We have also found that we are more in tune with our responsibilities as parents
and teachers to give our child an education that is tailored to her abilities. We now see having someone else teaching our child as "outsourcing" the job that is
our responsibility. The biblical exhortation for parents to teach their children as they go about their everyday activities resonates with us like it never did before. We always expected to teach our children in that way, but now with homeschooling, we find that the verse mirrors what we do much closer than it would otherwise. We also feel more empowered to be active participants in our child's education. We don't have to find an expert on children's literature to read to our child. We don't have to wait for a specialist to tell us how our child is doing, we can see for ourselves by being there when it happens.
We have found that we are separating the concepts of learning from school insofar as lessons don't have to look like the schooling that we had. Yes, our daughter has plenty of sit down lessons. But, she also likes to play verbal games of word problems at the dinner table (her initiative, not ours). She likes to read to her sister (reading practice or social time? Maybe both). She decided one day, during a lesson on addresses, to write a letter to her aunt and uncle who live across town. So we had a lesson on proper epistolary composition which I've been wanting to do with her, but it was her idea completely.
We have found homeschooling to increase our joy. We get to hear first hand some of the quirky things our daughter comes up with in that brain of hers. We get to see the younger kids wanting to do "school" too. We get to enjoy our kids for who they are as we help them reach toward their potential. Each one of our kids is different.

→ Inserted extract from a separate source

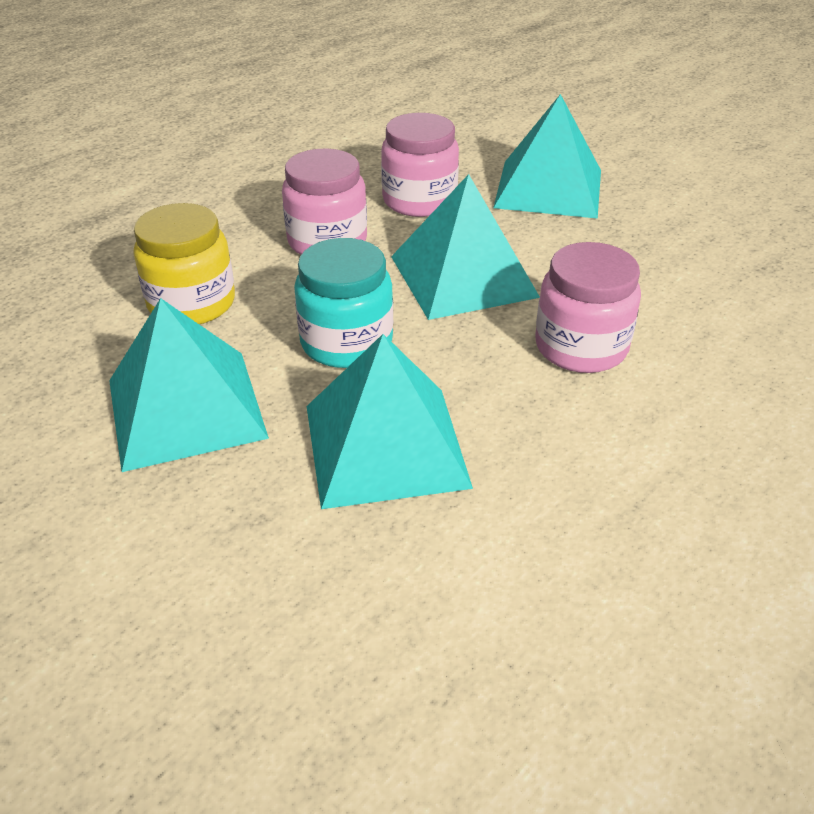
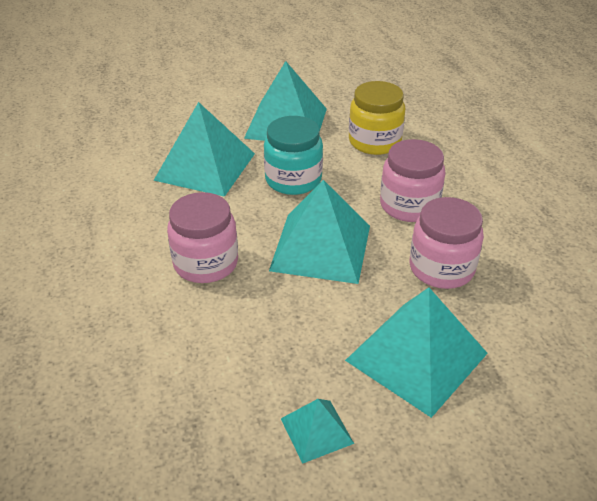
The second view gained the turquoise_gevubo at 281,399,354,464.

The younger ones might even fit in slightly better in the classroom setting than our first child. But, at this point we can see the benefit of homeschooling so well that it seems silly of us to even consider it. Our second daughter is much more active and loves to act out the stories read to her. She is also more precise in her writing and drawing than her older sister was at this age. Our son is slower to talk, but has managed to learn his phonics sounds before he turns two. He seems to be a self-motivated thinker and problem solver. We are expecting a fourth child in May and are curious to find out what this one will be like.
We do have daily struggles over how much work our daughter puts into her lessons and whether we have made reasonable goals. But, through these struggles we know each other better and find ways to work together to meet our goals. Our daughter is even learning some negotiation skills. It is said that relationships become strong when you struggle and work together. It is our hope that at the end of our homeschooling journey that not only will all of our children have an excellent education, but that the relationships will be strong because of the journey we have followed together. We hope that this homeschool journey will not just prepare our kids for their future lives but will teach them about life itself and how to live it well.